Forum Moderators: open
All URLs are properly formed and return a 200 OK code. Everything looks perfectly fine with SimSpider et al. The static-URL pages are properly indexed by every major SE, with one exception.
Google, unfortunately, sees things weirdly. It continues to index the old dynamic URLs, apparently from memory. I've gone through the site and hunted down any old links to the query string URLs, and there are appear to be no external links to them. Even if Google loads a page using the query string format from memory or a buried link somewhere, all links on the page are static, so GB shouldn't find additional query string links to follow.
My assumption was that as all links to the dynamic format were eliminated, the static format would push the old pages out of the index. That hasn't happened at Google. I suppose I could exclude GB from the query string pages with a well-crafted robots.txt statement, but I fear that effects of that might be even worse, i.e., the currently indexed URLs get replaced by worse performers or nothing at all.
Anyone have an idea why Google might be ignoring the well-linked, well-formed static URLs and instead choose to index dynamic pages that seem to have no internal or external links? This might be more of a server question, but are there any other server response issues that might be confusing GB but not everyone else?
If a URL exists, should it then be expected to always be valid?
Back when I was learning my abc's I got the impression it was one of the principles of the web.. where I've got that from I'm not sure but do think it's a good idea.
Are all pages that include? dynamic? Maybe Google got confused.
my 2cents
It's a pretty standard thing that should be done when implementing rewrites, for anyone that may stumble upon this thread in the future.
I even have one case where Google continues to show a page title that hasn't been in existence for more than a month, on a page it has fresh tagged ten times in the meantime. It shows the new page title for other searches.
Page used to be titles "How to Widget Well" and is now titled "PageMoved". It has been crawled ten times and shows for "pagemoved" searches with the new title, but still shows up with the old title for "widget well" (no quotes) searches.
Bottom line, getting pages out of the index and replacing them with new pages with the same content is very difficult right now.
getting pages out of the index and replacing them with new pages with the same content is very difficult right now
My problem exactly. And I'm afraid to try to completely remove the old URLs from Google lest the traffic they generate go away without being replaced by the new pages. I had expected a more organic replacement process to occur based on PR (how much PR can an unlinked page have?), but clearly this isn't happening the same way it used to. I think the 301 redirect is worth a try, though. It's a bit tricky on the site in question because some dynamic URLs are still valid, but I believe it's doable without adding excessive code.
One thing to check out is the cache being displayed for your new pages compared to your old pages.

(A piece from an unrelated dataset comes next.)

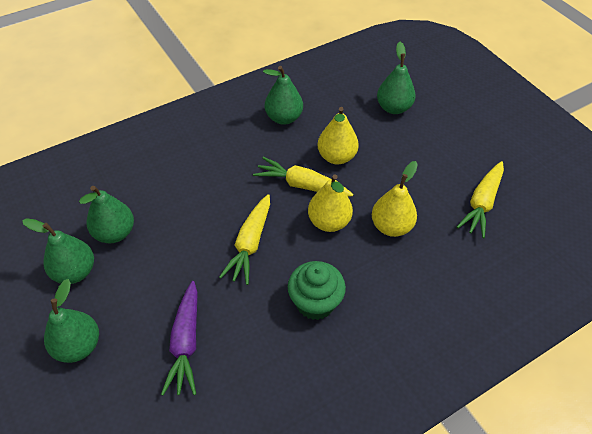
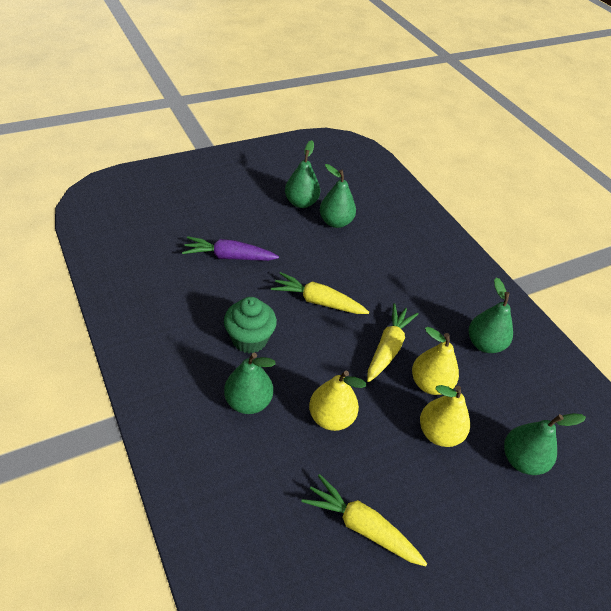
camera: 90 degrees right, 5 degrees down
(78, 346) = (239, 205): green pear -> green pear (248, 402)
(329, 222) = (339, 363): yellow pear -> yellow pear (439, 433)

My pages were bizarrely displaying the same cache long after various changes.... the new pages would be showing a "PageMoved" cache! Naturally this killed the new page for multi-keyword matches.
Also, if I do a search -thefilename of the old page, all the new pages but one rank higher than the old pages... so a defunct #23 page is preventing a new #7 page from showing in the results. Very weird. So while this is kinda clinically interesting it is driving me crazy too. (For reasons that aren't important I can't use a 301.)